Apart from that, you will surely see numerous dead animals, livestock and sometimes – rocks on the road.

Rules and Traffic Police


Traffic Police can be a real annoyance in the region, with some exceptions – again, in most parts of Greece and Turkey. In the Balkans you will probably find more policemen on the roads than you’ve seen thoughout your life. Their practice is to hide in places where people can’t see them from afar, and where a speed limit stretch is almost over – most often after you exit an inhabited area and you think you are back on the main road (you will find the sign for speed limit abolishment is maliciously put 500 metres further).

Unfortunately, there is still widespread corruption amongst traffic policemen, and they often stop you not to ensure safety on the roads, but to get some extra income. People have reported being stopped in Bosnia and Herzegovina for exceeding the speed limit with 3 kilometres.

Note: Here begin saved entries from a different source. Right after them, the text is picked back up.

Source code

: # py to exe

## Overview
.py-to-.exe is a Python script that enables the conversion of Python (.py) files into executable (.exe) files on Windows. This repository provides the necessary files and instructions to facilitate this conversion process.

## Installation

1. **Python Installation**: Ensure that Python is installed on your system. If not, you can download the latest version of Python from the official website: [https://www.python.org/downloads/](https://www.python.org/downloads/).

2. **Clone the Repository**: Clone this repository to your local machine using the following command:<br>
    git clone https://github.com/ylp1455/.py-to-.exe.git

However, as corruption is getting more and more concealed, you will find the traffic policemen are unlikely to openly ask for money if you don’t offer a bribe yourself. Instead, they will gloomily write you a ticket.

If you are really caught with a violation, pay your penalty – it can often be done on the spot. But bear in mind that there is also a chance that the policemen might make up a story of an earlier violation. Do ask to go to the spot in question and demand an explanation of what exactly you have done. We received travellers’ accounts of situations when the policemen’s story was obviously impossible and it was proven as such when confronted with the alleged violation scene.

Your status as a foreigner can have different effects on policemen. While on the one hand they will see you as a possible source for income, on the other, they are mindful of having troubles with Western Europeans. This is why, if you feel unjustly accused, you should insist on your rights and they will most likely let you go.

Another inconvenience is that road rules vary across the region. In Bulgaria, for instance, you are obliged to drive with your lights in the daytime during the winter season only, while in Bosnia you need to have them on throughout the year. In Serbia you may get fined for not having switched on your fog lights, in case you disagree with the traffic police over whether there is a fog or not.

Speed limits vary too. Click here to check what they are in different countries. Yet we would recommend that every time you cross a border, you check the rules with the border police, as legislation in South East Europe is quite dynamic at the moment.

To make your experience easier and more hassle-free, there are four basic points of advice:

• Take a good insurance (for Kosovo you will need to buy a separate car insurance at the border, at 50 euros, as no international insurance company covers accidents on the province’s roads);

• Use a decent car. If your plan is to go off the main roads, take a 4x4 vehicle. If you don’t have one – rent it for the journey, it is well worth it.

• Plan your trip carefully, possibly with assistance of a local person, buy yourself a good map and do not count on an average speed of over 50 km per hour for when you drive off the infrequent highways in the Balkans. While you can go the 500 km from Sofia to Belgrade in six hours, you will need at least nine hours to cover the same distance between Sofia and Sarajevo;

• Do not let difficulties on the road spoil your trip – apart from its bad roads, travelling in the region could be a very rewarding experience, and as authentic as you can find in Europe.